The Israeli military has denied targeting Gaza’s hospitals. According to witnesses and international aid groups, there are continuing Israeli airstrikes on hospitals in the northern part of Gaza.
The Health Ministry said on Saturday that bombs killed at least 45 people in the Al-Maghazi refugee camp. The Israeli military is investigating whether or not it was in the area at that time. Nearby, The Associated Press reports that Israeli airstrikes struck near Bureij refugee camp, killing at least 13.
Hospitals in Gaza have suffered repeated damage in the Israel-Hamas war, and their protected status is a source of fierce disagreement between Israelis and Palestinians.
“Hospitals have specific protections under international law and there should be the utmost care to protect those facilities,” said Wesam Ahmad, with the Palestinian human rights group Al-Haq, which is based in the West Bank.
“Hamas is cynically using hospitals as a shield for its underground terror complex,” said Rear Adm. Daniel Hagari, Israel’s chief military spokesperson.
Attorney Pnina Sharvit Baruch, who was a top legal adviser to Israeli military operations, said that this strategy is a win-win strategy for Hamas.
Israel could either stop attacking the military infrastructure of Hamas or it could. Or Israel does not attack. Civilians get killed and the whole world puts pressure on Israel,” said Sharvit Baruch, now with the Institute for National Security Studies in Tel Aviv.
The Israeli military has been causing great harm to civilians with their bombs in crowded city blocks. Bashi said that it was predictable.
Israeli military actions against Hamas in Gaza: An Israeli lawyer’s view on the attack at Shifa Hospital in the late 1990s
Medical units can not be used to try to shield military objectives from attack according to a 1977 addition to international rules of warfare.
And any retaliation would have to be proportionate. Lawyers say a single attacker wouldn’t give the army the ability to destroy the entire building.
During times of relative calm, the former Israeli military lawyer worked for years with commanders as they prepared target lists.
A bomb went off in the parking lot of the Al-Ahli Arab Hospital in Gaza City. Palestinians said hundreds of people were killed by an airstrike. Israel denied involvement, saying the cause was an errant rocket fired by Palestinian militants. The evidence pointed to a Palestinian rocket, and the U.S. and other intelligence agencies investigated.

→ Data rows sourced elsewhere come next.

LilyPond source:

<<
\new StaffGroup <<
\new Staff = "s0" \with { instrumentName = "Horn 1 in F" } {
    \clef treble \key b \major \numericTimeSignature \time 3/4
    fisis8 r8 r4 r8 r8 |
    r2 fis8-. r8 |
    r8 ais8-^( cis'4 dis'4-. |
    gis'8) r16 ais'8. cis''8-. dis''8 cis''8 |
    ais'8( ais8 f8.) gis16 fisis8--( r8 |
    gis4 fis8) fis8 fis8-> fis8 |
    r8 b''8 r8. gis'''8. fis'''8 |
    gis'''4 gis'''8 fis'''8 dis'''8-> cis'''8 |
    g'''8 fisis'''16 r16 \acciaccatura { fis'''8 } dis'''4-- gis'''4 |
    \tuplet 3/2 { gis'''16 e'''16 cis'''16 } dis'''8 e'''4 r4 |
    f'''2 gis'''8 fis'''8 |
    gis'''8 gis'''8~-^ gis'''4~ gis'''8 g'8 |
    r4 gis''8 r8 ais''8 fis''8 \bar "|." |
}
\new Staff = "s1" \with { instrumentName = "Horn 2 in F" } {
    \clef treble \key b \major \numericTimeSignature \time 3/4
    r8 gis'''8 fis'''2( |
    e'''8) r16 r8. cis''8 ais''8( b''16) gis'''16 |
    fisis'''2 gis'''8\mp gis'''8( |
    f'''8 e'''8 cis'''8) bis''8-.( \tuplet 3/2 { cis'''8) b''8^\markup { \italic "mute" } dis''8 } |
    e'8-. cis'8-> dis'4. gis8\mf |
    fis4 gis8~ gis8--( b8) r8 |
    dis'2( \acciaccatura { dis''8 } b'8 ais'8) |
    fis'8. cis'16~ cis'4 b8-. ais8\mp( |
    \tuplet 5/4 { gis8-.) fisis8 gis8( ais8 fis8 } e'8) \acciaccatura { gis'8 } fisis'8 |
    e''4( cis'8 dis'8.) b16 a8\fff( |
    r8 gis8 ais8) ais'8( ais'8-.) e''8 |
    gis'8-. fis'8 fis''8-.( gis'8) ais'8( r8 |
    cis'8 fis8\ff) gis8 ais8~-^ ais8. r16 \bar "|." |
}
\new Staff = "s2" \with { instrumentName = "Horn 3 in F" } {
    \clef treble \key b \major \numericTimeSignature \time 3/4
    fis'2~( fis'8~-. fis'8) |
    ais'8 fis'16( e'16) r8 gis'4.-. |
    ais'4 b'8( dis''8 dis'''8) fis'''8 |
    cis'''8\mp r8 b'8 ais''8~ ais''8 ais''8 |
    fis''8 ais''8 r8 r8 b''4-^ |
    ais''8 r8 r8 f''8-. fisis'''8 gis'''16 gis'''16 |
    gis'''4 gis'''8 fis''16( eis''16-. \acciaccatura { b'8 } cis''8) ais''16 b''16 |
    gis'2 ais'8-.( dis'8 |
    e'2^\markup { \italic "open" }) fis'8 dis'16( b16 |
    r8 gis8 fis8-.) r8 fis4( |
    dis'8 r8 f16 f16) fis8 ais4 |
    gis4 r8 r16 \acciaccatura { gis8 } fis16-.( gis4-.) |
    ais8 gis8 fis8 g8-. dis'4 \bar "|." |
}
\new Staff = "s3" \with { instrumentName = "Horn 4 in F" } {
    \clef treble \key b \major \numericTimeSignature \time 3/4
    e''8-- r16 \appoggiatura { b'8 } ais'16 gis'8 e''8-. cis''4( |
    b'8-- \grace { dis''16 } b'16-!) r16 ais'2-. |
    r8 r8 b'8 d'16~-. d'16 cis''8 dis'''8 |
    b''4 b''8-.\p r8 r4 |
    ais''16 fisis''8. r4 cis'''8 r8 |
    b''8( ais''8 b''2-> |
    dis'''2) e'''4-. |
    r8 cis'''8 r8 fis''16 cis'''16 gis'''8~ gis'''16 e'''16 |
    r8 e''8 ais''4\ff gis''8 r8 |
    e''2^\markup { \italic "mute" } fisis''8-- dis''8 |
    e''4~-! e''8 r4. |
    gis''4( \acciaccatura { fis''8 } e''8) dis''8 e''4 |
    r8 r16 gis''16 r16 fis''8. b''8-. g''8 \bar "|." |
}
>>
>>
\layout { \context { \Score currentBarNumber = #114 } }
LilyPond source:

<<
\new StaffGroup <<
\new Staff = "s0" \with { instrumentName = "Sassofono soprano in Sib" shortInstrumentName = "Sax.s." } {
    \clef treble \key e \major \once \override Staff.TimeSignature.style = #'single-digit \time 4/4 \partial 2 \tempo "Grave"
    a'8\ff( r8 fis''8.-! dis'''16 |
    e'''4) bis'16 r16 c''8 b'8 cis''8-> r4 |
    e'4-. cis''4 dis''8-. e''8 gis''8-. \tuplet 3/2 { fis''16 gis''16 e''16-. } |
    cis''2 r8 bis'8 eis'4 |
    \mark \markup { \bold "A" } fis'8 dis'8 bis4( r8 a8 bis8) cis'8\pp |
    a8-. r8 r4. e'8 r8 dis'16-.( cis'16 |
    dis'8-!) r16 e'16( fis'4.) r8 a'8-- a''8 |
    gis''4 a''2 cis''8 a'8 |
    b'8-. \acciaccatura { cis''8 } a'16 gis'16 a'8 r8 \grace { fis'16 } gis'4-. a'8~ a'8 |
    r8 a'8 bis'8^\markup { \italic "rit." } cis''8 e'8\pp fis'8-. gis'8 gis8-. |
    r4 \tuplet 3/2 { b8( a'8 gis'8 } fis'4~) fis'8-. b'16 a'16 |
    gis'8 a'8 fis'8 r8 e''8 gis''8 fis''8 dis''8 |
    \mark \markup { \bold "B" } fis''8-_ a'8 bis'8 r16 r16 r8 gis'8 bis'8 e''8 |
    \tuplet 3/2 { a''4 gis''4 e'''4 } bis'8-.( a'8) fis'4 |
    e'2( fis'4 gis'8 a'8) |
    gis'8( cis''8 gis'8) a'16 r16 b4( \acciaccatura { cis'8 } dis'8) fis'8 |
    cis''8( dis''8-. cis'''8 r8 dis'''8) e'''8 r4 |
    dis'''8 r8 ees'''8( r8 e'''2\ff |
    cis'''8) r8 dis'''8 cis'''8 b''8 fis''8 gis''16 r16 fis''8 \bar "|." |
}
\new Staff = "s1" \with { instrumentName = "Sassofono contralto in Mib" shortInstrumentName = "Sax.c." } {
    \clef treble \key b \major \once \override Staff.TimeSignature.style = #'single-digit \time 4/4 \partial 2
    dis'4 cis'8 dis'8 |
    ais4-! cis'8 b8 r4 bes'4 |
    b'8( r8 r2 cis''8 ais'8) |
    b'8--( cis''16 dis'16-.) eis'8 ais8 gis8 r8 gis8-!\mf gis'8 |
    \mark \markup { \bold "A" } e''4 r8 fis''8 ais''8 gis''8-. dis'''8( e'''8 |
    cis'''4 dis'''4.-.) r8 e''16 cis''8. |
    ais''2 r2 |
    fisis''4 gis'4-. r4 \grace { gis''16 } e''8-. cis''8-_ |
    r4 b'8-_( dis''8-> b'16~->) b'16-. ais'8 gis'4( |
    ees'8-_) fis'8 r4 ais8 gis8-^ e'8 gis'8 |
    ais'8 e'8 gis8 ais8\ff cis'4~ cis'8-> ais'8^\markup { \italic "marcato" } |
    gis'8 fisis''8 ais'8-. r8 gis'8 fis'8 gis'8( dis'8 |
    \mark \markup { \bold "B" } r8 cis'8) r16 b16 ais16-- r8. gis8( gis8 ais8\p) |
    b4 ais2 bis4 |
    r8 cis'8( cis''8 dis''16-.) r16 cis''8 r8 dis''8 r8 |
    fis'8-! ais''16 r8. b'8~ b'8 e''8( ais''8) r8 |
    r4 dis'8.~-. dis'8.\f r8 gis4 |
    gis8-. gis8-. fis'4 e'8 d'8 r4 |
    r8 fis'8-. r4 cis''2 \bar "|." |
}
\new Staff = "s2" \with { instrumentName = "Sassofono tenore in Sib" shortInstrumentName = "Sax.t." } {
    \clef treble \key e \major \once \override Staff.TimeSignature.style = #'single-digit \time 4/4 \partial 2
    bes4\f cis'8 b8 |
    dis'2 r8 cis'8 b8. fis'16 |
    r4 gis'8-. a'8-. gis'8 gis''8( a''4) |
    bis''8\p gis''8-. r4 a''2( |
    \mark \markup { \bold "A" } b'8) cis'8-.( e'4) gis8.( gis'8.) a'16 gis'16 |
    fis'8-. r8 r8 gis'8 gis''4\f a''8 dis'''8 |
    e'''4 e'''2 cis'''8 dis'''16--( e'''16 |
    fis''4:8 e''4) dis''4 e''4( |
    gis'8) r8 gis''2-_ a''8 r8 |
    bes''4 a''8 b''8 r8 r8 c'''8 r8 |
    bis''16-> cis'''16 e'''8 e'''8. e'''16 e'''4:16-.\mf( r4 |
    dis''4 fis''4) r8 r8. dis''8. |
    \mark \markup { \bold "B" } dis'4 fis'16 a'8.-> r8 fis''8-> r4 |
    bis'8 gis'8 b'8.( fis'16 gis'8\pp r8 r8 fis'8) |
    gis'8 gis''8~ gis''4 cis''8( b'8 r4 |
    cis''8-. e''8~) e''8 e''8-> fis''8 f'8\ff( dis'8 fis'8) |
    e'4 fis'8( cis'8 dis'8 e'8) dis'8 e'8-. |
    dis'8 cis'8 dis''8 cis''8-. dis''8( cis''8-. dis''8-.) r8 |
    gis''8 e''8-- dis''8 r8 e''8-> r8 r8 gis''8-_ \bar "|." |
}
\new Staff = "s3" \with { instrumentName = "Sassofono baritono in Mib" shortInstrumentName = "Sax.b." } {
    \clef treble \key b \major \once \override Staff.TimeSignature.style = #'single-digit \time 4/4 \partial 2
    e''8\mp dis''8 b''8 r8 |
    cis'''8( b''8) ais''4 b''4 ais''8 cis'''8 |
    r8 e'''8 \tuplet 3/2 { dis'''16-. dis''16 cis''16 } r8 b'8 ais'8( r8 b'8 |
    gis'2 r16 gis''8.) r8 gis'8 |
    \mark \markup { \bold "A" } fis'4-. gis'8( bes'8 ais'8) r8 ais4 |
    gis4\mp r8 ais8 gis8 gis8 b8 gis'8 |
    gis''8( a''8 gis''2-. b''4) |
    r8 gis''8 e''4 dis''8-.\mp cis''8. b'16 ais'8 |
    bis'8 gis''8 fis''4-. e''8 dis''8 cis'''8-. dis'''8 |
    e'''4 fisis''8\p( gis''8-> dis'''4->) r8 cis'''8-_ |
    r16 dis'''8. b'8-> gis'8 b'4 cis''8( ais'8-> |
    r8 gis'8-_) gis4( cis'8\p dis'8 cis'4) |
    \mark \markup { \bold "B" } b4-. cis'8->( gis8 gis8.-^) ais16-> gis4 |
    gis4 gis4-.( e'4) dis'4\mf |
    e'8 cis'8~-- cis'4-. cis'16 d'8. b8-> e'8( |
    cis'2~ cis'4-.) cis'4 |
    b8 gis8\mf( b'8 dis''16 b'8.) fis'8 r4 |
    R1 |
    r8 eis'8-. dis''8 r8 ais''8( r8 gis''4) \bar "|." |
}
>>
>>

At least some of the casualties were among the thousands of Palestinians who are camping out on the grounds of Shifa and other hospitals, hoping they will provide at least a bit more safety than other places in Gaza, a territory under almost round-the-clock bombardment.
Sari Bashi said Human Rights Watch is investigating this attack on Shifa hospital, noting Israel said the Hamas fighters were leaving the hospital, not attacking from it. She claims that Israel did not give her warning that it was striking.
“These are the kinds of rules that all the nations in the world have agreed to,” she said. The Israeli military is not accepting those rules, even on its own statements.
In addition, Hamas has always targeted Israeli civilians, from scores of suicide bombings in the 1990s and early 2000s, to its Oct. 7 massacre in southern Israel.
During the past one month, the group has fired thousands of rockets into Israeli cities and held about a quarter of a million people hostage, most of them civilians.